En février 2017, Ajorque distille deux passes décisives pour un succès clermontois à la Meinau (0-2). Marc Keller se renseigne auprès de Rivieyran sur la mentalité du bonhomme : « Sur le chemin du retour, j’ai dit à “Ludo” qu’il allait bientôt signer dans le plus grand club d’Europe, le Racing ! Il ne m’avait pas cru… »
À l’été 2018, pour la modique somme de deux millions d’euros, le club strasbourgeois s’offre la perle rare. Blayac, alors sur le départ, lui cède les clés de son logement. « Je lui ai dit d’en prendre bien soin, parce que c’est une maison qui marque des buts ! »

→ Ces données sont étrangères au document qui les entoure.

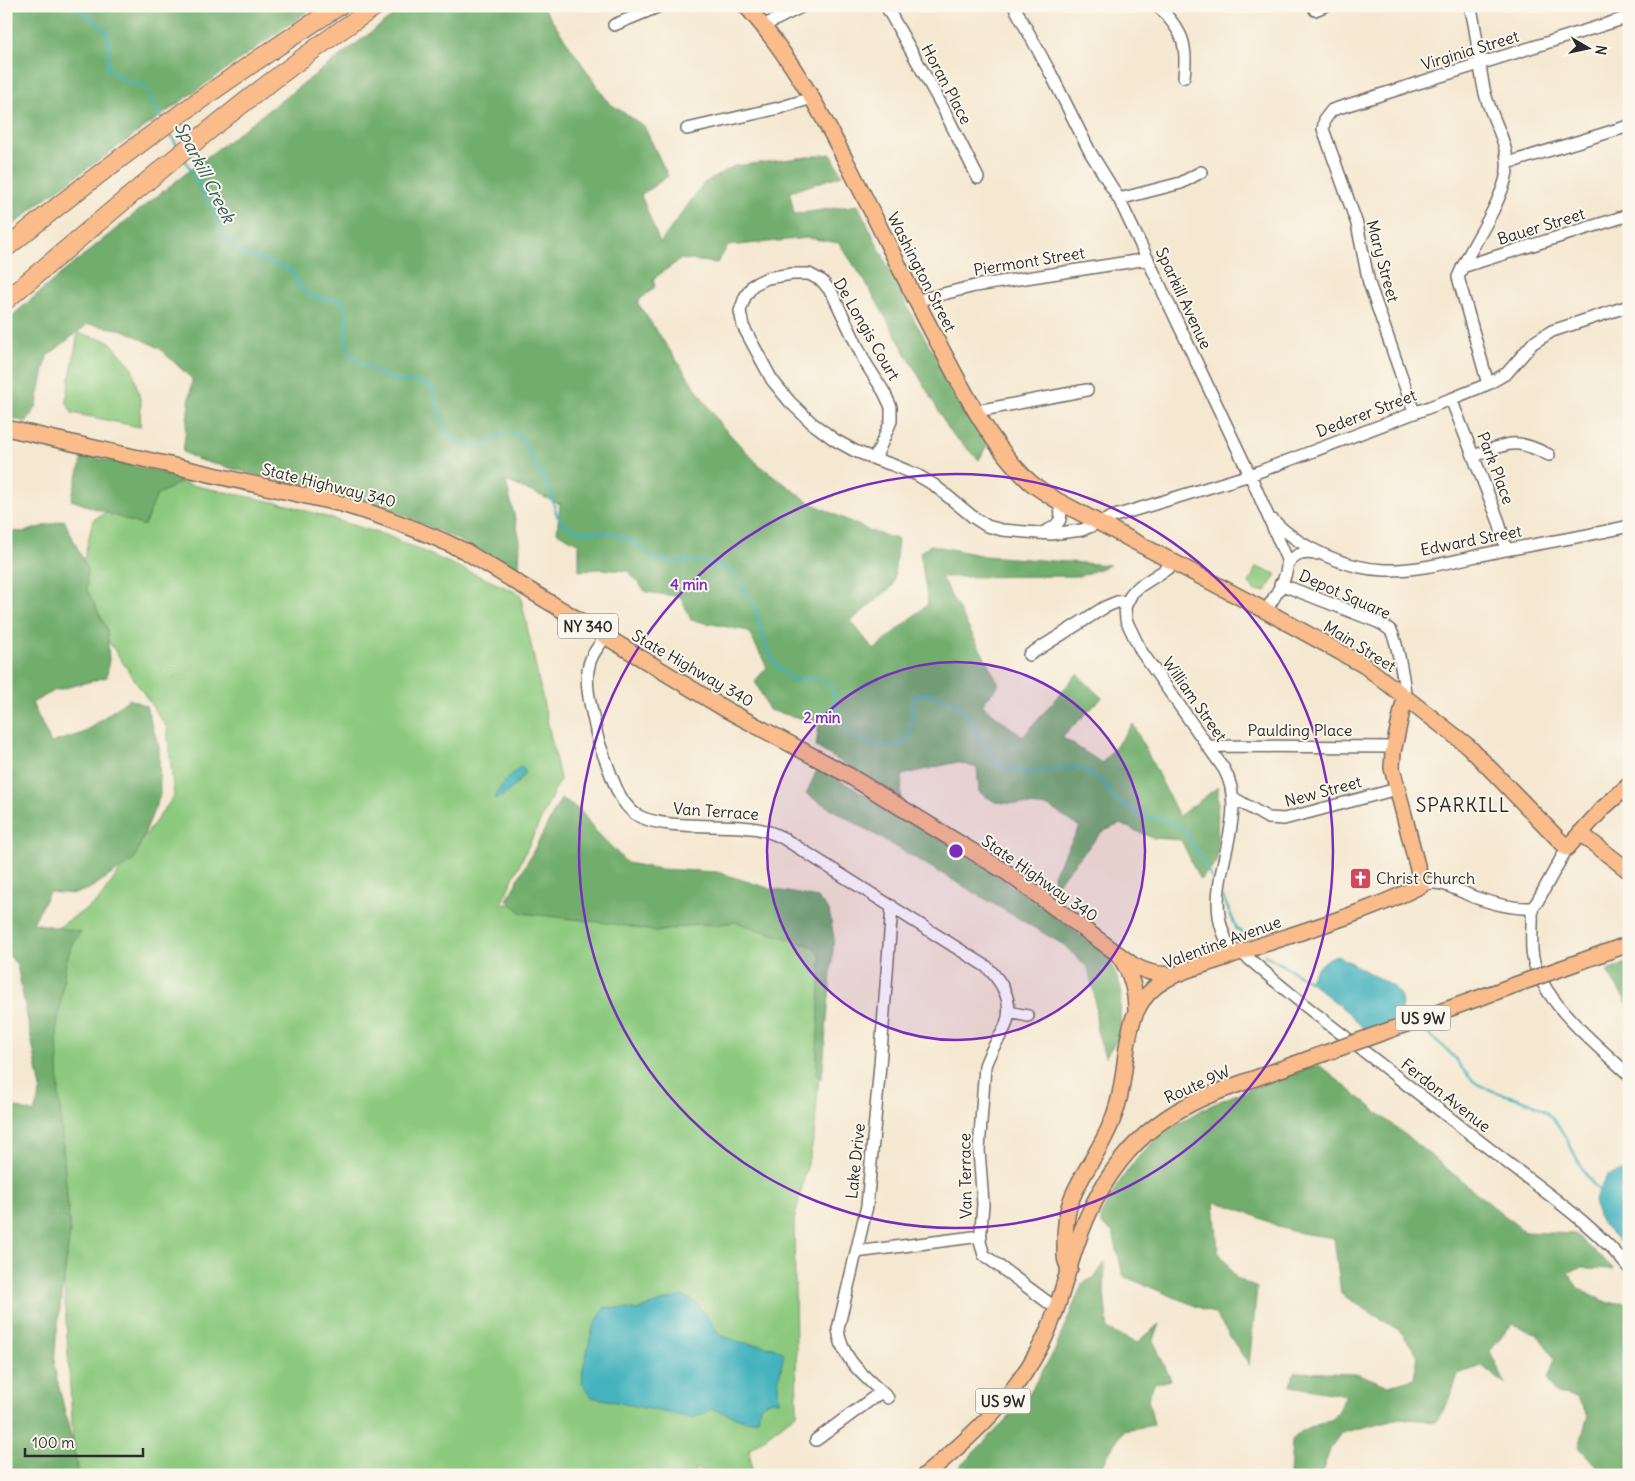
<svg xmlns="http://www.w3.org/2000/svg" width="1635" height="1481" viewBox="0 0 1635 1481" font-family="Delius,sans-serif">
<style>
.green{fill:#8cc97e;stroke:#5c7a54}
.forest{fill:#71ad6d;stroke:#4e6c4c}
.water{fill:#44b3be;stroke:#386f74}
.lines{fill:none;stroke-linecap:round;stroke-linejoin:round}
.stream{stroke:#44b3be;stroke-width:2.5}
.minor-casing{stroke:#726d65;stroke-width:14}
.major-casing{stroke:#726d65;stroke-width:18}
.highway-casing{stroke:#726d65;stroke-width:20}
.minor{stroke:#fff;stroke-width:11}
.major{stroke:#fabc8b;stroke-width:15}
.highway{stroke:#fabc8b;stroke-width:18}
.major-bridge-casing{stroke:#726d65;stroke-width:18;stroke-linecap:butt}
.major-bridge{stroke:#fabc8b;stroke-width:15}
.ring{fill:none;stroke:#7b2cbf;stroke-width:2.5}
.labels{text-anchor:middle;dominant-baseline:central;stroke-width:4;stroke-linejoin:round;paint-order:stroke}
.shield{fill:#fbf7ec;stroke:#696865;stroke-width:1}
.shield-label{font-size:15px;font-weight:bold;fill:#2b2b2b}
.street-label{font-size:16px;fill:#2b2b2b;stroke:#fbf7ec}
.poi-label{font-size:16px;fill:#2b2b2b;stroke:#fbf7ec;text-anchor:start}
.water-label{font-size:18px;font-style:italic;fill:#345b5e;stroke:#fbf7ec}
.quarter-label{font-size:19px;letter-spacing:1px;fill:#2b2b2b;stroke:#fbf7ec}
.centre{fill:#7b2cbf;stroke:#fbf7ec;stroke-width:2.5}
.ring-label{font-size:15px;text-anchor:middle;font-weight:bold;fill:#7b2cbf;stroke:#fbf7ec;stroke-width:4;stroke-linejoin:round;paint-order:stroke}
</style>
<rect width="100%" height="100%" fill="#fbf7ec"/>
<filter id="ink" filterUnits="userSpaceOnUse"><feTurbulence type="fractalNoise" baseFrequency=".02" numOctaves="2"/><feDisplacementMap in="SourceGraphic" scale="10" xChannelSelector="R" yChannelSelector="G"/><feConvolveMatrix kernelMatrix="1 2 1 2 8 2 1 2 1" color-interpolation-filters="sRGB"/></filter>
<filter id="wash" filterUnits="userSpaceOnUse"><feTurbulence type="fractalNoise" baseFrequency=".0096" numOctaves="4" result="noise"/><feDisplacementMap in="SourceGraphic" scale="20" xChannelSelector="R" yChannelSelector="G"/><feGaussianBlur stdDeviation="1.12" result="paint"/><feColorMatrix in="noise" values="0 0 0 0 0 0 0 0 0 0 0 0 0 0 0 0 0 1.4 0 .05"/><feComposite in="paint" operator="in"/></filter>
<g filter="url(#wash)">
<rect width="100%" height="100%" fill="#f5e8d1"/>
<path class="green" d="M78,333L109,341L132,367L141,403L140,427L72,413L66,401Z
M162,479L288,505L388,536L520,594L560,779L501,904L731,911L830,940L814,1137L794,1221L797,1413L749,1450L753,1475H733L694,1469L695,1475H75L53,1089L51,932L97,902L174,796L167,728L76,593L93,520Z
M1256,567L1276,574L1266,591H1255L1249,584Z"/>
<path class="forest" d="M6,6H315L47,197L6,231Z
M406,6H542L609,103L644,126L668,176L641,195L660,243L704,183L734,166L831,154L842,175L790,192L794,214L858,205L914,320L988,443L979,460L951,433L866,283L839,243L808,238L728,246L717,263L681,259L653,279L655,287L637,302L720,424L758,464L809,502L870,531L898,539L893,586L851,621L874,650L928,604L920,552L931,545L985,556L1110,565L1080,576L941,577L999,684L982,705L1023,737L1077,674L1102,698L1062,737L1102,763L1133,724L1179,816L1218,787L1217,862L1200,880L1181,840L1153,838L1120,824L1102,832L1054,887L1053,874L1080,827L1049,807L995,802L979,792L977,768L957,762L902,775L901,797L816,747L819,723L769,710L755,681L767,667L748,631L691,620L681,597L646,592L628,571L598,569L579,571V544L557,532L560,504L506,481L520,540L519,575L471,546L393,510L199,460L183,452L192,379L159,348L124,330L88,324L47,356L36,408L26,422L6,417V321C134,209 270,109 406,6Z
M83,455L188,478L157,495L144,526L71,500Z
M64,520L87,568V590L107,629L109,659L107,677L54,691L32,703L51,743L83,733L129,699L146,706L159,747L160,795L134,860L89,889L74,894L49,892L33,923L81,932L73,942L66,962L57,1029L59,1096L70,1232L56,1339L54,1367L74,1448L78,1475H6V1104L34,1113L41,1089L17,965L6,952V531L24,532Z
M818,768L943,839L1048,910L1108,956L1121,987L1120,1036L1105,1057L1097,1031L1095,998L1088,968L1064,945L806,794Z
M561,799L580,810L594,829L627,863L660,869L717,872L768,888L818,898L829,911L834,938L822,1079L816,1075L821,958L814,947L735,922L715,925L697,924L657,932L615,924L522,913L507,900Z
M1629,962V1006L1607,971Z
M1319,1065L1525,1232L1575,1234L1614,1269L1581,1268L1568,1272L1578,1288L1608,1303L1629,1302V1475H1599V1469L1579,1447L1588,1415L1576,1397L1555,1394L1548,1379L1555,1358L1537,1334L1512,1324L1490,1351L1506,1385L1482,1366L1458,1374L1450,1399L1436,1422L1400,1418L1341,1433L1331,1447L1321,1475H1290L1292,1440L1303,1430L1333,1419L1346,1396L1291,1386L1294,1372L1359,1374L1389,1386L1414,1378L1418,1355L1400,1331L1341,1294L1334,1238C1317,1235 1296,1234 1280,1227C1258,1218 1238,1206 1214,1202L1218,1251L1236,1278L1257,1288L1249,1365L1215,1314L1123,1276L1113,1232L1101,1224C1099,1212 1109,1200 1115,1190C1159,1112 1240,1093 1319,1065Z
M1105,1262L1104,1292L1108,1330L1137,1343L1159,1324L1153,1340L1171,1380L1154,1384L1148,1398L1154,1425L1124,1430L1108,1455L1099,1475H951L1024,1402L1055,1350L1082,1284L1096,1276Z"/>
<path class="water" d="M522,766L525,772C518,784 507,794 495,800C496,789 512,773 522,766Z
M1337,955L1394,987C1414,1011 1392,1022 1373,1031L1363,1028L1350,1014L1309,981C1315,969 1323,959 1337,955Z
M1621,1172L1629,1175V1252L1599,1220L1594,1201L1607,1175Z
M684,1296L695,1302L711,1321L719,1335L740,1342L773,1347L784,1353L778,1383L779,1401L771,1400L760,1406L758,1419L747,1421L713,1409L692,1418L592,1397L582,1384L583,1369L593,1327L605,1307L637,1310L667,1300Z"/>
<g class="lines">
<path class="stream" d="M70,6L89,16L109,34L108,70L119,77L146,88L162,119
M168,130L178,147
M184,158L214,212L222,233L243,254L291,269C296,284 304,295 320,298C329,300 336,297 343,302L347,319L346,342L353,359L380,374L398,381L421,382L433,390L446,433L467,447L484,446L493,438L507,433H518L549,488L557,516L567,527L582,531L610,533L633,541L651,557L671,562L699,561L725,567L736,576L756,610L764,641L775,664L790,679H823L833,690L837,710L845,731L871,745L889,747L905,743C913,729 914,718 911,703L918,694H928L955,702L970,720L989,757L1003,767L1030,773L1057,769L1081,768L1103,782L1112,796L1137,814L1169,822L1186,832L1215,884
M1223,897L1237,929L1252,939
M1265,955L1311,982
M1416,1026C1426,1033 1437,1040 1446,1049C1458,1059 1463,1074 1476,1083C1499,1098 1529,1095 1549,1115C1572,1137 1577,1172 1602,1193
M6,1467L12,1472L10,1475"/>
</g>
</g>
<g filter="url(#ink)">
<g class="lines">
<defs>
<path id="minor" d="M886,6L941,104L978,178
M1014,6L1051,74L1090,152L1119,199L1250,475L1286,557C1292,574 1274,596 1266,611
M1158,6C1182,31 1188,42 1184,77
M1470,6C1478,34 1478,61 1484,89C1490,120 1515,148 1505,181C1494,216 1472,244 1458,277L1488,384
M1315,10L1325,6
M614,25L660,6
M763,26L803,6
M687,129L779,108L812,98
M1508,163L1629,126
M1119,199L1181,183L1201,172
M1462,267L1629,215
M915,301L975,286L1148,259
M1451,399L1499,522L1506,550
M977,411L1087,390
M1414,412L1369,283L1357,224L1323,129L1325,119L1332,110L1629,17
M1474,456C1509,443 1514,437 1549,455
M875,459L891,421V407L884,392L865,362L832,293L822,281L809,274H792L767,278L753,285L745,297L740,311L743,326L772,380L790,402L812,423L835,440L855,451L875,459L893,465L917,475L934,485L973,517L987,526L1002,530L1051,534L1082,530L1115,516L1250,475L1451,399L1488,384L1507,373L1533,343L1552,331L1629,306
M1273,520C1300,548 1346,569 1385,570C1425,571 1466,557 1505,550C1547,542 1588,536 1629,526
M1044,532C1061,525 1064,518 1058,501
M1176,563L1140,586L1132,593L1125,607L1126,620L1141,651L1224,769C1252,819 1203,879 1223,932C1225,936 1226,942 1229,946C1234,952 1242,953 1248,958C1269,976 1290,994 1312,1011C1378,1062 1444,1113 1509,1164C1550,1196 1596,1227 1629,1268
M1288,564C1296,553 1304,552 1316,554
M1280,584L1378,622C1383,625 1387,627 1391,631C1397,640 1405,685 1405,697
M605,636C601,644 594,651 591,659C582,681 592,709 596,731C598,743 604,755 608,767C614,783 620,802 634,813C658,831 720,823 751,828C762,829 773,833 783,838L987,967C1003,983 1015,1004 1005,1027C998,1041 990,1050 985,1066L979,1150L983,1204L980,1242L984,1255L1057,1309
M1029,655L1105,607L1117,602L1127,601
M1207,746L1394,747
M1232,797L1268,818L1284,819L1397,789
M1567,848L1537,902L1532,908C1533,925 1530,942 1533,958C1542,1002 1597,1045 1629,1075
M1422,885C1440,878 1458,891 1474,897C1491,903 1514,909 1532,908
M1009,1012L1028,1016
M856,1252L981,1236
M888,1398C867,1378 841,1360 838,1329L867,1206L880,1065L892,906
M816,1440L881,1392"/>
<path id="major" d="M746,6C789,54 819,108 848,165C880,226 909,289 942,350C965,394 993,448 1030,482C1038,489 1049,495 1058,501L1266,611L1365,666L1468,746L1567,848L1603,808L1629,785
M6,428L342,504C387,517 423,531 465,551L725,709L848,775L1006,872L1133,965C1149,974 1164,977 1181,973
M1580,833L1629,871
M1119,956C1131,971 1136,993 1136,1011
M1070,1268C1064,1262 1065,1255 1065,1247C1064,1204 1074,1191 1095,1155C1107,1134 1117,1114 1121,1089C1126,1064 1126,1035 1136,1012C1142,998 1154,986 1167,979C1184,969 1205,965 1224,958C1290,934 1359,917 1422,885L1392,768L1393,752L1405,697
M925,1475C969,1439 1012,1400 1039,1349C1057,1316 1064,1281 1076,1246C1101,1172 1143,1120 1217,1092"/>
<path id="highway" d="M6,248C112,161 224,80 339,6
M6,300C127,199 245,94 376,6"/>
</defs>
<use href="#minor" class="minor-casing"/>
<use href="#major" class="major-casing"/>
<use href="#highway" class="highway-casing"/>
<use href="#minor" class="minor"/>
<use href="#major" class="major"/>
<use href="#highway" class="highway"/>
<defs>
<path id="major-bridge" d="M1217,1092L1629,944"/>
</defs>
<use href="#major-bridge" class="major-bridge-casing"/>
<use href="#major-bridge" class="major-bridge"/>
</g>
</g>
<circle cx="956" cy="851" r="189" fill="#7b2cbf" fill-opacity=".12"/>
<g class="ring">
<circle cx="956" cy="851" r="189"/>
<circle cx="956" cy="851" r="377"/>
</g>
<defs>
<symbol id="church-square" viewBox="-11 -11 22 22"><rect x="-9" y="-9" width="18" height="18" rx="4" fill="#d1495b" stroke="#fbf7ec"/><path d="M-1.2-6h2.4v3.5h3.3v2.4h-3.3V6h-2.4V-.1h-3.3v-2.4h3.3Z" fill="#fff"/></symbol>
</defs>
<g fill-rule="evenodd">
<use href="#church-square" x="1348" y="866" width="25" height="25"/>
</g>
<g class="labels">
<g class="shield">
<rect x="558" y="613.5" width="60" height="25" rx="4"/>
<rect x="1395.5" y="1005.5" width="55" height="25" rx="4"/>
<rect x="975.5" y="1388.5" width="55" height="25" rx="4"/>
</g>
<g class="shield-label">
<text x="588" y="626">NY 340</text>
<text x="1423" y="1018">US 9W</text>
<text x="1003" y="1401">US 9W</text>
</g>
<g class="street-label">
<text transform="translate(1470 50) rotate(-17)">Virginia Street</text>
<text transform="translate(947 84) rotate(62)">Horan Place</text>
<text transform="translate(1541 226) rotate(-17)">Bauer Street</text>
<text transform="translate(1029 261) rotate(-9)">Piermont Street</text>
<text transform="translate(1383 261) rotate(75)">Mary Street</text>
<text transform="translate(922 272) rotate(63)">Washington Street</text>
<text transform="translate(1184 298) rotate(65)">Sparkill Avenue</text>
<text transform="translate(867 329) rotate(60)">De Longis Court</text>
<text transform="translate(1366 413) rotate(-21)">Dederer Street</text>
<text transform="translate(1496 468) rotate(69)">Park Place</text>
<text transform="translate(329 485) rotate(14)">State Highway 340</text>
<text transform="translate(1471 540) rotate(-11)">Edward Street</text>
<text transform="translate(1345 594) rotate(24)">Depot Square</text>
<text transform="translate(1360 646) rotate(32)">Main Street</text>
<text transform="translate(693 668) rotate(30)">State Highway 340</text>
<text transform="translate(1195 699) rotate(55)">William Street</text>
<text x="1300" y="730">Paulding Place</text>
<text transform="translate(1323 791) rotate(-15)">New Street</text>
<text transform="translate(716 811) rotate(4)">Van Terrace</text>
<text transform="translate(1040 878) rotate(35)">State Highway 340</text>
<text transform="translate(1222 942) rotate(-20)">Valentine Avenue</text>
<text transform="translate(1197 1084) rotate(-24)">Route 9W</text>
<text transform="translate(1446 1095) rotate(38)">Ferdon Avenue</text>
<text transform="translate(855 1161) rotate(-84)">Lake Drive</text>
<text transform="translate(965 1176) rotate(-91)">Van Terrace</text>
</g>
<g class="poi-label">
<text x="1376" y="878">Christ Church</text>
</g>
<g class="water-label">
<text transform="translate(205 172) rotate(63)">Sparkill Creek</text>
</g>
<g class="quarter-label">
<text x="1463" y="805">SPARKILL</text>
</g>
</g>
<circle cx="956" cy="851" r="8" class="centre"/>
<g class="ring-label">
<text x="689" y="590">4 min</text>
<text x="822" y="723">2 min</text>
</g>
<rect width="1635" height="1481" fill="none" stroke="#fbf7ec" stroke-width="25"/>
<g transform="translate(1588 48) rotate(99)" stroke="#fbf7ec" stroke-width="4" paint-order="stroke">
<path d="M0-4L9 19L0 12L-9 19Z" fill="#2b2b2b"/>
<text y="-8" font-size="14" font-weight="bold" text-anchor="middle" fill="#2b2b2b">N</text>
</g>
<path d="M25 1448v8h118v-8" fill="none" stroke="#2b2b2b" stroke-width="2.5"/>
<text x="32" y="1448" font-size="15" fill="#2b2b2b" stroke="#fbf7ec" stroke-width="4" paint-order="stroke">100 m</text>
</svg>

L’Aveyronnais ne croyait pas si bien dire. Trois saisons et 33 réalisations plus loin, le discret Ajorque – lié au Racing jusqu’en 2024 – est devenu l’attraction du club. Quelques belles écuries européennes viendront frapper à sa porte cet été. Il sera alors temps pour “Ti Ludo de Saint-Jo” de franchir un nouveau palier. Mais avant cela, il reste encore un maintien à valider. Supporters, dirigeants, staff et coéquipiers comptent sur le buteur qui a su prendre son temps.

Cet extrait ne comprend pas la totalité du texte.